- Born: May 11, 1923 Shanghai, China
- Died: February 4, 2001 (aged 77) Boston, Massachusetts, US
- Education: National Chiao Tung University Union College Rensselaer Polytechnic Institute
- Known for: Developing vacuum interrupter and silicon rectifier
- Awards: IEEE Haraden Pratt Award (1983)
- Scientific career
- Fields: Electrical engineering
- Workplaces: General Electric Massachusetts Institute of Technology

= Thomas H. Lee (power engineer) =

Thomas H. Lee (李天和 (Lǐ Tiānhé); May 11, 1923 – February 4, 2001) was a Chinese-American electrical engineer and writer. He worked for General Electric for 30 years, where he developed the first practical vacuum interrupter and the silicon rectifier in the 1960s. In the 1980s he served as the Philip Sporn Professor of Energy Processing at the Massachusetts Institute of Technology and co-chaired the MIT Sloan School's Management of Technology program. He was elected a member of the National Academy of Engineering in 1975 and a foreign member of the Chinese Academy of Engineering in 2000. He was an IEEE Fellow and received the IEEE Haraden Pratt Award in 1983.
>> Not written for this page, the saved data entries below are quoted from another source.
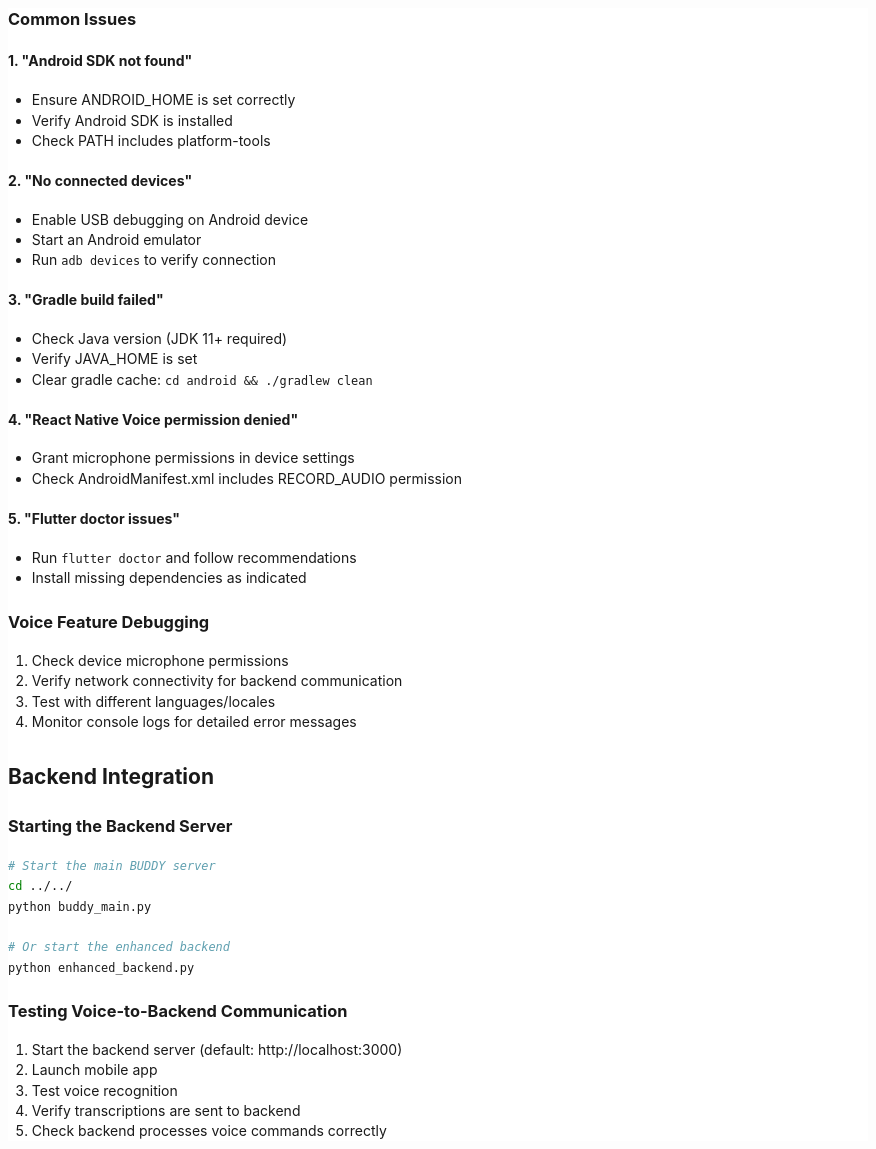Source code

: ### Common Issues

#### 1. "Android SDK not found"
- Ensure ANDROID_HOME is set correctly
- Verify Android SDK is installed
- Check PATH includes platform-tools

#### 2. "No connected devices"
- Enable USB debugging on Android device
- Start an Android emulator
- Run `adb devices` to verify connection

#### 3. "Gradle build failed"
- Check Java version (JDK 11+ required)
- Verify JAVA_HOME is set
- Clear gradle cache: `cd android && ./gradlew clean`

#### 4. "React Native Voice permission denied"
- Grant microphone permissions in device settings
- Check AndroidManifest.xml includes RECORD_AUDIO permission

#### 5. "Flutter doctor issues"
- Run `flutter doctor` and follow recommendations
- Install missing dependencies as indicated

### Voice Feature Debugging
1. Check device microphone permissions
2. Verify network connectivity for backend communication
3. Test with different languages/locales
4. Monitor console logs for detailed error messages

## Backend Integration

### Starting the Backend Server
```bash
# Start the main BUDDY server
cd ../../
python buddy_main.py

# Or start the enhanced backend
python enhanced_backend.py
```

### Testing Voice-to-Backend Communication
1. Start the backend server (default: http://localhost:3000)
2. Launch mobile app
3. Test voice recognition
4. Verify transcriptions are sent to backend
5. Check backend processes voice commands correctly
== Early life and education ==
Lee was born May 11, 1923, in Shanghai, Republic of China (ROC). He graduated from National Chiao Tung University (now Shanghai Jiao Tong University) in 1946 with a B.S. in mechanical engineering. While in college, he won the doubles gold medal in the Pan-Asia Table Tennis Championship. He enlisted in the Republic of China Army and later joined General Electric in Shanghai.

Lee went to the United States to further his training, and when the Chinese Communist Revolution overthrew the ROC in 1949, he and his wife chose to stay in the U.S. He received his M.S. in electrical engineering from Union College (1950) and his Ph.D. from Rensselaer Polytechnic Institute (1954).

== Career ==
Lee worked for General Electric for 30 years. In the early 1960s, he developed a new copper-bismuth alloy which led to his successful development of practical vacuum interrupters, for which he was granted U.S. patents. In the 1960s, he developed the first silicon rectifier which has since replaced the less reliable mercury-arc rectifier in high-voltage direct current transmission. He held 30 U.S. patents.

Lee taught as an adjunct professor at Rensselaer Polytechnic Institute and a lecturer at the University of Pennsylvania. In 1980, he joined the faculty of the Massachusetts Institute of Technology on the invitation of Gerald L. Wilson, Dean of the School of Engineering. He was appointed the Philip Sporn Professor of Energy Processing in 1982. He served as Director of the Laboratory for Electromagnetic and Electronic Systems and co-chaired the MIT Sloan School's Management of Technology program. He also served as Director of the International Institute of Applied Systems Analysis in Vienna from 1984.

After retiring from MIT in 1988, Lee co-founded the Center for Quality Management (CQM), together with Alex d'Arbeloff and Ray Stata. He served as President of CQM from 1990 to 1998 and became president emeritus afterwards. Joel Moses credits Lee with helping American industry cope with the challenge from Japanese manufacturers.

In 1999 Lee published the book Integrated Management Systems: A Practical Approach to Transforming Organizations, which he co-authored with Shoji Shiba and Robert Chapman Wood. He also wrote Energy After Math, and served as an energy advisor to the government of Finland.

==Honors and recognition==
Lee was elected a member of the National Academy of Engineering in 1975 for "leadership in better understanding and the advancement of high power switching devices through physics and engineering", and a foreign member of the Chinese Academy of Engineering in 2000. He was an IEEE Fellow and was awarded the IEEE Haraden Pratt Award in 1983 "for meritorious service to the Institute, for the development of the IEEE Energy Committee, and for promoting public understanding of energy issues".

== Personal life ==
He was married to Kin Ping Lee. The couple lived in Boston and had three sons: William, Thomas Jr. and Richard, and eight grandchildren.

Lee died on February 4, 2001, at Massachusetts General Hospital in Boston. He was 77.